Friday, July 30, 2010
Well, that's it folks. No more Lisbeth, no more Mikael. Unless Larsson's girlfriend, father and brother sort out their differences over the late author's estate, and hire someone to complete the unfinished fourth installment, this is the end. We have the Swedish films to look forward to, of course, and the US version if casting doesn't make several potentially fatal errors, but that is little consolation for what could have been the biggest series in decades. Forgive me for a moment while I go cry in my Carlsberg Lager.
There probably isn't much sense in revealing the plot. It has been beaten to death on the blogs, and, frankly, you really must read the first two installments (The Girl With the Dragon Tattoo and The Girl That Played With Fire) if you don't want to be completely lost. But just so I can feel like I am doing my job, I'll say a few words.
After being shot in the head and buried alive by her most vile bastardly father and half-brother, Lisbeth hangs onto life, being the resilient survivor that we know and love. She is hospitalized and in rehabilitation for most of the story, but still is very much present and doing her thing, which happens to be kicking everyone's ass with her computer hacking skillz. Mikael is once again the knight in shining armor, and digs up the whole scoop on the depth of the governmental conspiracy that lies behind Lisbeth's father, which is controlled by men who mean to protect their secrets at all costs. And he picks up a hard-bodied honey along the way. (What is up with this guy's sex appeal anyway? Women drop like flies at his feet...).
And for a guy that wouldn't live to see the completion of his fourth book, Larsson did a mighty fine job of wrapping things up. Can you imagine if he had failed to finish THIS book? I would have had a cat. We can be at peace with this ending.
But I have to bring up the contrary opinion. A few discs into this book, I became aware of a several posts concerning Larsson's poor writing style. Yes, the rule of thumb for not only literature but movies is "show, don't tell". Don't tell me the person is upset, show them in a fit of despair as they collapse on the bed in tears. Critics of Larsson claim that he is a teller and has been damned for it. Hmmm. I went back to my iPod and listened.
They are right.
How did I not see this? This is truly a critical flaw. So why have I completely fallen in love with the series and failed to notice?

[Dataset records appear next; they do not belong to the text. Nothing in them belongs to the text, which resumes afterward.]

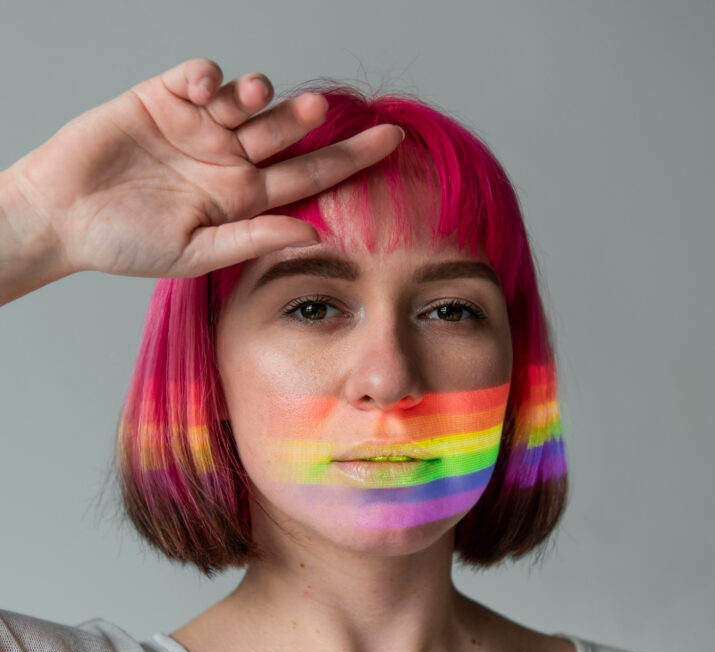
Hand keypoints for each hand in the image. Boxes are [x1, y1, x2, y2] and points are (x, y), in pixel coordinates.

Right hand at [7, 57, 402, 277]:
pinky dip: (211, 74)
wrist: (62, 217)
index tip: (392, 143)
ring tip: (254, 99)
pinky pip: (200, 75)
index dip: (350, 160)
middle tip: (318, 111)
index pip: (308, 178)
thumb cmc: (125, 243)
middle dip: (304, 120)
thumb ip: (251, 238)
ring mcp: (199, 127)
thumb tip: (311, 234)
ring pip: (247, 98)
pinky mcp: (164, 97)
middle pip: (284, 133)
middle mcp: (228, 160)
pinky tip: (207, 88)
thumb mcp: (194, 253)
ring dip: (258, 93)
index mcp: (242, 199)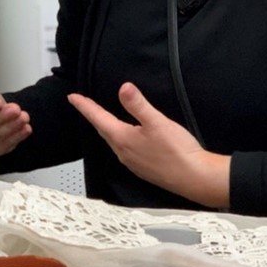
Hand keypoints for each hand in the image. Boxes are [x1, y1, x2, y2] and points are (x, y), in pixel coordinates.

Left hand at [68, 82, 229, 207]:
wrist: (194, 178)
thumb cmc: (177, 152)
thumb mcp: (157, 122)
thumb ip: (138, 105)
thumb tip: (123, 88)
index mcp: (123, 139)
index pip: (98, 118)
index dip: (84, 106)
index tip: (73, 98)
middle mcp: (123, 153)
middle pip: (103, 130)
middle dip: (93, 116)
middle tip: (84, 105)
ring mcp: (132, 162)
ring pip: (113, 141)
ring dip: (106, 128)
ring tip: (102, 119)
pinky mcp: (143, 168)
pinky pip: (124, 150)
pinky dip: (119, 139)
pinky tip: (126, 138)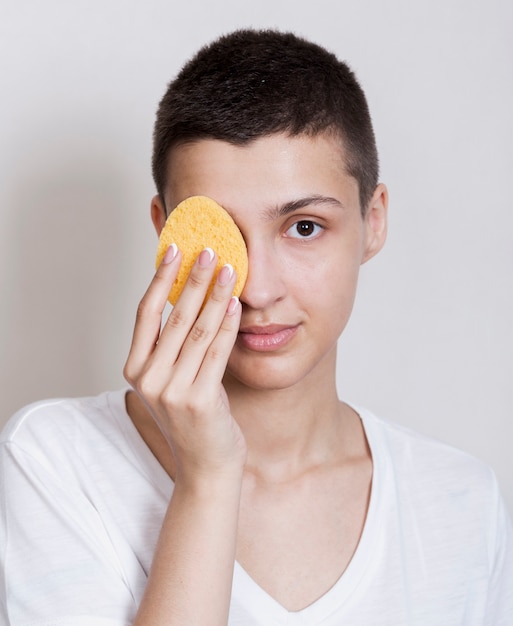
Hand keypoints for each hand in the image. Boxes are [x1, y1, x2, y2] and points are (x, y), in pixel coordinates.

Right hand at [124, 245, 245, 483]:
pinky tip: (236, 304)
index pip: (146, 313)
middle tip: (210, 250)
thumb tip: (191, 295)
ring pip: (197, 330)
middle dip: (194, 279)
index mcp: (136, 369)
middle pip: (174, 316)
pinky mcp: (199, 400)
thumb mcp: (174, 379)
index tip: (174, 251)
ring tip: (229, 269)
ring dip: (216, 296)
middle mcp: (148, 379)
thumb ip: (174, 345)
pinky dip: (227, 325)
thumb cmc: (193, 418)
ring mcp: (172, 391)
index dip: (160, 279)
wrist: (206, 465)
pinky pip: (216, 352)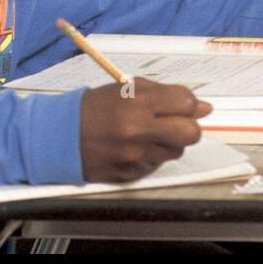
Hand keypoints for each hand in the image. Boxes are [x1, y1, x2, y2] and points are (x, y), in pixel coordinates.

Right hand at [80, 77, 211, 182]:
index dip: (189, 104)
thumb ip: (164, 94)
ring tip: (146, 134)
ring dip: (168, 143)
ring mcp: (134, 155)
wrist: (59, 136)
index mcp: (137, 100)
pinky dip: (150, 156)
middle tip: (174, 123)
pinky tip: (132, 148)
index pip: (185, 103)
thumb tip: (203, 107)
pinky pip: (156, 165)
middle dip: (188, 127)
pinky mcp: (130, 175)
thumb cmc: (95, 107)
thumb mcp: (126, 89)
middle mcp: (138, 129)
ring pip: (176, 151)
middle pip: (190, 133)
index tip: (182, 105)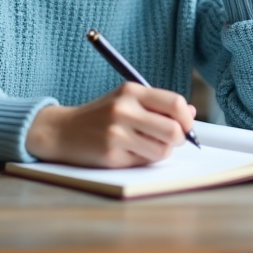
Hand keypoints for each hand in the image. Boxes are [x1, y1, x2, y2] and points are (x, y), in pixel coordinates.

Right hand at [25, 83, 196, 166]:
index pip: (175, 103)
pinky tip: (128, 151)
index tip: (186, 126)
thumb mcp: (127, 101)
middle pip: (173, 130)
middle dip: (179, 139)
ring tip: (145, 145)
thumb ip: (158, 105)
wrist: (62, 131)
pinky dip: (143, 159)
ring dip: (160, 151)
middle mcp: (124, 109)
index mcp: (131, 91)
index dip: (186, 119)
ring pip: (162, 150)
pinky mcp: (112, 155)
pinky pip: (144, 162)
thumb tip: (190, 112)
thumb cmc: (100, 116)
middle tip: (171, 140)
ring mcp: (117, 133)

Well, the first reason would be the wondrous narration of Simon Vance. His caramel-smooth voice makes it all really compelling and intellectual. He could make The DiVinci Code feel like a revered classic. I know a number of books that could have used his expertise.
But the second reason, and just as important, is the character of Lisbeth Salander. I doubt if I would actually like her if I met her, but I want to protect her, take a bullet for her, and give her a great big hug. How is it, that an author that tells us everything and shows us very little, has created a character in which I am invested more than any other? And I'm not the only one. There is an army of Lisbeth fans. Hollywood actresses are mud-wrestling over the priviledge of playing her.
There are definitely issues in the third installment. It wanders. It needs editing. There are so many words. Holy moly. What they ate. What they wore. The history of Amazon women. But about 2/3 of the way through the story we come to The Trial. The one where Lisbeth fights for not only her freedom, but her rights as a human being. For justice and redemption. It is nearly impossible to stop reading during this portion of the novel. It is tight and tense, and fist-pumping awesome. You forget the flaws. You want to start the Lisbeth Salander fan club. You fear you will curse and rip at your clothing if the US producer casts Kristen Stewart in her role. I carelessly cast aside the showing or telling, and at the risk of my book blogger cred, I will shamelessly declare my love.
If I had to rank the books in the series, I liked The Girl Who Played With Fire the most, followed by The Girl With the Dragon Tattoo, and this book coming in last. But it is a means to an end. A very poignant end.